Another firefighter said the Fire Department’s computers were outdated and there were six Emergency Medical Service (EMS) vehicles that were not properly licensed to carry trained technicians because the city would not spend $390 to buy the licenses. Many skilled EMS technicians were therefore leaving the fire department to get jobs with local hospitals.
In recent years, the city administration has closed several stations and at least four others have been “deactivated,” the closing down of stations for days at a time when the department cannot find available manpower.
The World Socialist Web Site spoke with Sgt. Mike Funchess, an officer from Engine Co. #40.
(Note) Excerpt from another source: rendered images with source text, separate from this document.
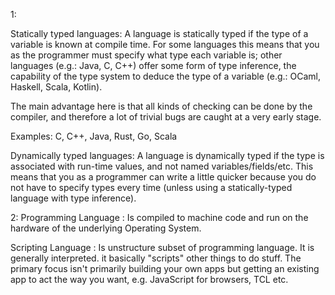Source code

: 1:

Statically typed languages:
A language is statically typed if the type of a variable is known at compile time. For some languages this means that you as the programmer must specify what type each variable is; other languages (e.g.: Java, C, C++) offer some form of type inference, the capability of the type system to deduce the type of a variable (e.g.: OCaml, Haskell, Scala, Kotlin).

The main advantage here is that all kinds of checking can be done by the compiler, and therefore a lot of trivial bugs are caught at a very early stage.

Examples: C, C++, Java, Rust, Go, Scala

Dynamically typed languages:
A language is dynamically typed if the type is associated with run-time values, and not named variables/fields/etc. This means that you as a programmer can write a little quicker because you do not have to specify types every time (unless using a statically-typed language with type inference).


2:
Programming Language : Is compiled to machine code and run on the hardware of the underlying Operating System.

Scripting Language : Is unstructure subset of programming language. It is generally interpreted. it basically "scripts" other things to do stuff. The primary focus isn't primarily building your own apps but getting an existing app to act the way you want, e.g. JavaScript for browsers, TCL etc.

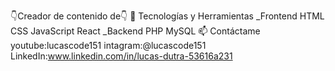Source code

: 👇Creador de contenido de👇
🚀 Tecnologías y Herramientas
_Frontend
HTML
  CSS
  JavaScript
  React
_Backend
  PHP
  MySQL
📫 Contáctame
youtube:lucascode151
intagram:@lucascode151
LinkedIn:www.linkedin.com/in/lucas-dutra-53616a231


<!---
DTcode151/DTcode151 is a ✨ special ✨ repository because its `README.md` (this file) appears on your GitHub profile.
You can click the Preview link to take a look at your changes.
--->
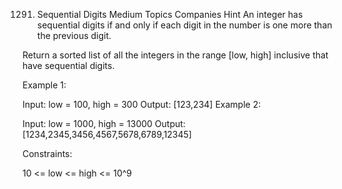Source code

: 1291. Sequential Digits
Medium
Topics
Companies
Hint
An integer has sequential digits if and only if each digit in the number is one more than the previous digit.

Return a sorted list of all the integers in the range [low, high] inclusive that have sequential digits.

 

Example 1:

Input: low = 100, high = 300
Output: [123,234]
Example 2:

Input: low = 1000, high = 13000
Output: [1234,2345,3456,4567,5678,6789,12345]
 

Constraints:

10 <= low <= high <= 10^9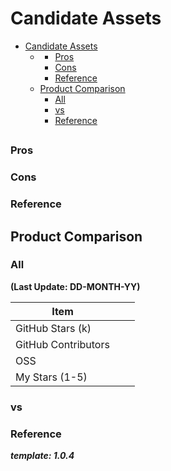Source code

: # Candidate Assets

- [Candidate Assets](#candidate-assets)
  - [](#)
    - [Pros](#pros)
    - [Cons](#cons)
    - [Reference](#reference)
  - [Product Comparison](#product-comparison)
    - [All](#all)
    - [vs](#vs)
    - [Reference](#reference-1)

##

### Pros

### Cons

### Reference

## Product Comparison

### All

**(Last Update: DD-MONTH-YY)**

| Item                | <PRODUCT1> | <PRODUCTX> |
| ------------------- | ---------- | ---------- |
| GitHub Stars (k)    |            |            |
| GitHub Contributors |            |            |
| OSS                 |            |            |
| My Stars (1-5)      |            |            |

### vs

### Reference

**_template: 1.0.4_**
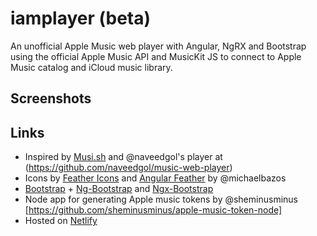 # iamplayer (beta)

An unofficial Apple Music web player with Angular, NgRX and Bootstrap using the official Apple Music API and MusicKit JS to connect to Apple Music catalog and iCloud music library.

## Screenshots



## Links

- Inspired by [Musi.sh](https://musi.sh/) and @naveedgol's player at (https://github.com/naveedgol/music-web-player)
- Icons by [Feather Icons](https://feathericons.com) and [Angular Feather](https://github.com/michaelbazos/angular-feather) by @michaelbazos
- [Bootstrap](https://getbootstrap.com) + [Ng-Bootstrap](https://ng-bootstrap.github.io/#/home) and [Ngx-Bootstrap](https://valor-software.com/ngx-bootstrap/#/)
- Node app for generating Apple music tokens by @sheminusminus [https://github.com/sheminusminus/apple-music-token-node]
- Hosted on [Netlify](https://netlify.com)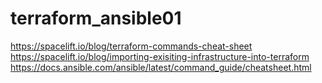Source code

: # terraform_ansible01
https://spacelift.io/blog/terraform-commands-cheat-sheet
https://spacelift.io/blog/importing-exisiting-infrastructure-into-terraform
https://docs.ansible.com/ansible/latest/command_guide/cheatsheet.html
“We are required to respond with seven pieces of equipment to each fire,” Funchess said. “But if there are two fires at once in an area and other companies are called in to help it shrinks the available manpower. We get over-stretched and have to figure out where to send our resources first because closed companies have no one to send. I’m afraid this is going to go on until someone is killed. Then the day after it happens they will announce they are putting firefighters on overtime.
“We are fighting fires in poor neighborhoods. I’d say 65 percent of the fires in homes we are told are vacant really have homeless people squatting in them. These people don’t want anyone to know they are there. They burn wood in the fireplace to stay warm and put plastic over the windows. You would swear the houses were vacant but people are living there.
“We’re supposed to let the vacant homes burn down but I say let’s put it out. Sometimes you hear a dog barking inside and know someone must have tied him up in there. It’s not my job to let it burn up.
“I think a lot of the fires in the city are not in downtrodden areas but areas where real estate developers want to build a new row of houses.
“The mayor is talking about shutting down whole areas of the city and privatizing services. He won’t let us hire. In 1989, when I hired in, there were 2,100 firefighters. There are 800 now.
“We need to hire and bring in new firefighters who are 23 to 25 years old because this is a physically demanding job. The last fireman who was hired—five years ago—was 42, and had been laid off from another city job.
“A lot of young people around the city want jobs. They could learn to fight fires and that would strengthen us. But the city isn’t hiring. Instead, guys are getting hurt and beat up. They’ve cut us bad. One guy is doing the job of four and they wear out faster.”